The
Hope Now alliance of mortgage lenders, servicing companies and counselors,
the group coordinating the mortgage industry's response to the tsunami
wave of foreclosures, said its members helped work out 1,035,000 mortgage
loans between July 1, 2007 and January 31, 2008. The methods ranged
from rescheduling borrowers' payments to easing the terms of their loans.

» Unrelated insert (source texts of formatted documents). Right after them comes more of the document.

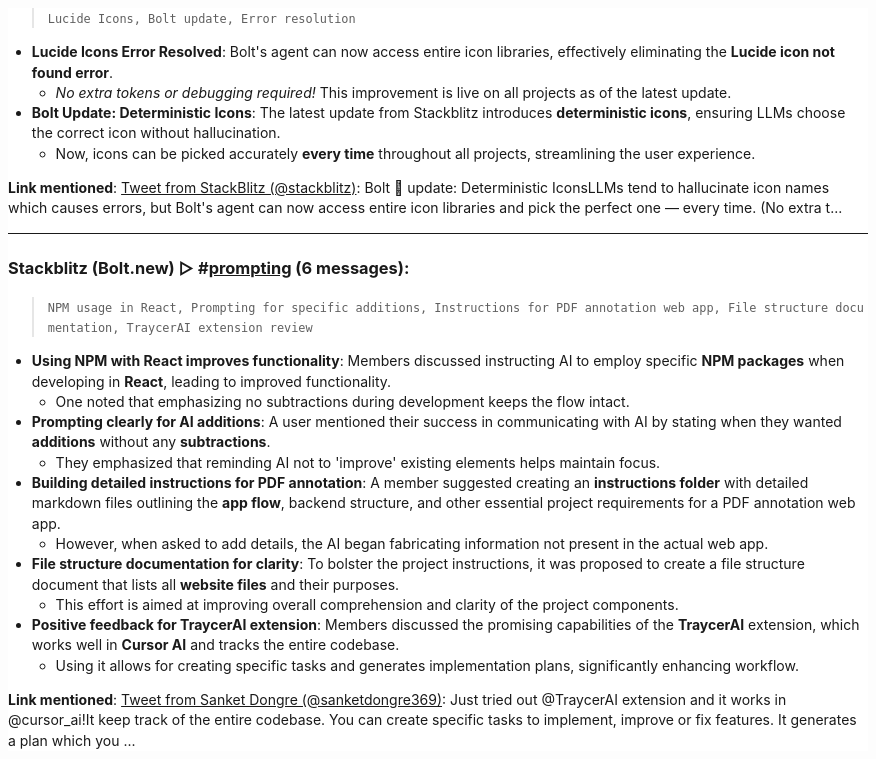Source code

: > `Lucide Icons, Bolt update, Error resolution` 


- **Lucide Icons Error Resolved**: Bolt's agent can now access entire icon libraries, effectively eliminating the **Lucide icon not found error**.
   - *No extra tokens or debugging required!* This improvement is live on all projects as of the latest update.
- **Bolt Update: Deterministic Icons**: The latest update from Stackblitz introduces **deterministic icons**, ensuring LLMs choose the correct icon without hallucination.
   - Now, icons can be picked accurately **every time** throughout all projects, streamlining the user experience.



**Link mentioned**: <a href="https://x.com/stackblitz/status/1880291208574235134">Tweet from StackBlitz (@stackblitz)</a>: Bolt 🧠 update: Deterministic IconsLLMs tend to hallucinate icon names which causes errors, but Bolt&#39;s agent can now access entire icon libraries and pick the perfect one — every time. (No extra t...

  

---


### **Stackblitz (Bolt.new) ▷ #[prompting](https://discord.com/channels/364486390102097930/1301167628416454737/1329605396528234527)** (6 messages): 

> `NPM usage in React, Prompting for specific additions, Instructions for PDF annotation web app, File structure documentation, TraycerAI extension review` 


- **Using NPM with React improves functionality**: Members discussed instructing AI to employ specific **NPM packages** when developing in **React**, leading to improved functionality.
   - One noted that emphasizing no subtractions during development keeps the flow intact.
- **Prompting clearly for AI additions**: A user mentioned their success in communicating with AI by stating when they wanted **additions** without any **subtractions**.
   - They emphasized that reminding AI not to 'improve' existing elements helps maintain focus.
- **Building detailed instructions for PDF annotation**: A member suggested creating an **instructions folder** with detailed markdown files outlining the **app flow**, backend structure, and other essential project requirements for a PDF annotation web app.
   - However, when asked to add details, the AI began fabricating information not present in the actual web app.
- **File structure documentation for clarity**: To bolster the project instructions, it was proposed to create a file structure document that lists all **website files** and their purposes.
   - This effort is aimed at improving overall comprehension and clarity of the project components.
- **Positive feedback for TraycerAI extension**: Members discussed the promising capabilities of the **TraycerAI** extension, which works well in **Cursor AI** and tracks the entire codebase.
   - Using it allows for creating specific tasks and generates implementation plans, significantly enhancing workflow.



**Link mentioned**: <a href="https://x.com/sanketdongre369/status/1880159755337101316">Tweet from Sanket Dongre (@sanketdongre369)</a>: Just tried out @TraycerAI extension and it works in @cursor_ai!It keep track of the entire codebase. You can create specific tasks to implement, improve or fix features. It generates a plan which you ...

A study by the Hope Now alliance said over 1 million homeowners have
received workouts.
Most
of those workouts -- 73% -- involved repayment plans that allow borrowers
to catch up on missed payments or have those missed payments applied
to the balance of their loan. About 27% were loan modifications, in
which the original terms of the loan contract were changed, usually
by reducing the interest rate, forgiving a portion of the principal
or extending the maturity of the loan.Mortgage companies say that these
loan modifications are more difficult because they involve breaking
a contract between borrower and investor.
Loan modifications,
which can include freezing interest rates on an adjustable-rate loan,
made up almost 50 percent of subprime loan workouts in January, up from
35 percent in the fourth quarter and 19 percent in the third quarter
of 2007.
In January, mortgage
companies began implementing a program introduced in December 2007 by
the mortgage industry and U.S. Treasury Secretary Henry Paulson to freeze
interest rates for some subprime borrowers for five years, the alliance
said.
Speaking at the Independent
Community Bankers of America conference in Orlando, Florida, Federal
Reserve Chief Ben Bernanke said the current turmoil in the housing
market calls for a "vigorous response." Rising foreclosures
threaten to worsen the problems of the housing market and the national
economy, which is already in or on the verge of a recession, depending
on whom you ask.
"Reducing the
rate of preventable foreclosures would promote economic stability
for households, neighborhoods and the nation as a whole. Although
lenders and services have scaled up their efforts and adopted a wider
variety of loss-mitigation techniques, more can, and should, be done."
Although most of
the mortgage loan modifications recently have focused on fixing or
freezing the interest rate on a borrower's loan, Mr. Bernanke said
a reduction in the principal might be more appropriate. Specifically,
with many borrowers owing more on their home than the value of their
mortgage, "a reduction in principal may increase the expected
payoff by reducing the risk of default."